Editorial: Afirmação das regras

Numa sociedade democrática moderna, é de se esperar que as eleições e os ritos que as antecedem sejam vistos como momentos especiais. Ao término de cada ciclo, mais uma vez, se mobiliza todos aqueles que estão habilitados a votar, para que nas urnas escolham seus representantes. Concretiza-se, assim, de forma direta e inequívoca o ideal democrático, segundo o qual os cidadãos são os responsáveis, por meio do sufrágio, por elegerem os projetos políticos sob os quais querem ver atuar suas instituições de Estado.

Não é demais destacar a importância do cidadão nesse processo. Sua escolha, suas ideias e seus valores formam a matéria de que se faz o sistema de Governo que toma cada pessoa como um indivíduo livre e igualável a seus pares. Assim define o filósofo político italiano Norberto Bobbio (1909 - 2004): "O cidadão, enquanto participante da vontade geral, pode considerar-se soberano e, enquanto governado, é súdito, mas súdito livre, porque obedecendo à lei que ele ajudou a fazer, obedece assim à vontade que é também a sua autêntica vontade, o seu natural desejo de justiça".

A importância do momento, contudo, não o faz excepcional - pelo menos, não no sentido de que, nele, possam vigorar regramentos sociais distintos daqueles que devem ser seguidos em tempos ordinários. Claro, há um ordenamento e interditos que, no período que antecede o pleito e no momento mesmo do sufrágio precisam ser seguidos. Seu objetivo, nesse caso, não é o de conferir uma condição especial a quem quer que seja, mas de garantir paz social e igualdade quando mais se precisa de uma e de outra. Afinal, é preciso temperança para se concretizar o desejo de Justiça, a partir de escolha daqueles que o cidadão considera mais capacitado para ocupar postos nos poderes Executivo e Legislativo.

O que há de excepcional no período eleitoral não pode permitir que se normalize ações e comportamentos inoportunos, infrações e mesmo crimes. Os episódios de violência, por exemplo, durante a campanha e nos dias de votação devem ficar, em definitivo, no passado, como lembrança perene do que deve ser evitado. São incompatíveis como o espírito democrático e republicano, devendo ser repelidos como veemência e repudiados, estejam quem estiverem nas posições de agressor e de vítima.

Em pronunciamento, o ministro Luís Roberto Barroso, presidente do Tribunal Superior Eleitoral (TSE), alertou para os riscos de dois vírus na temporada eleitoral. O primeiro é o próprio coronavírus, que requer a adoção de medidas de proteção para evitar sua propagação. Desde o período que antecedeu às campanhas eleitorais, viu-se com frequência o desrespeito de protocolos sanitários, como o do distanciamento interpessoal e o correto uso de máscaras. O mesmo se assistiu em parte das campanhas que se iniciaram no fim de semana passado.

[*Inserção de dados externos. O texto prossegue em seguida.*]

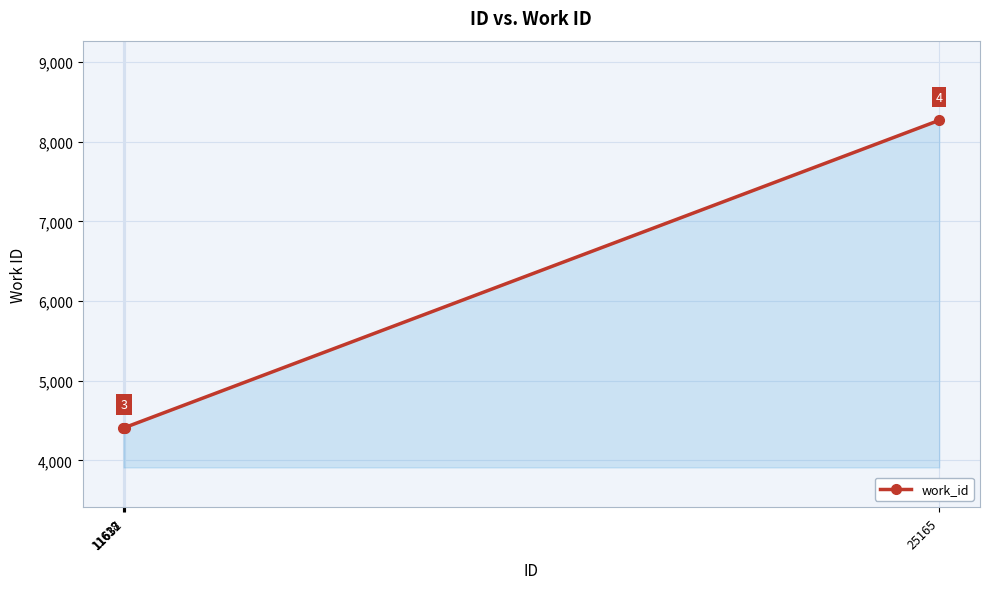

What is the change in value from 11632 to 25165?

+3859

O outro "vírus", assim nomeado por analogia à sua capacidade de disseminar-se e causar malefícios, seria o das chamadas fake news. O fenômeno, da forma como é vivenciado, é relativamente novo, mas não de todo distinto de uma velha conhecida da política - a calúnia. Esta, em nova ou velha configuração, é inadmissível, pois nada positivo pode ser construído sobre suas bases. O momento exige não a exceção, mas o exemplo, o compromisso com a ordem.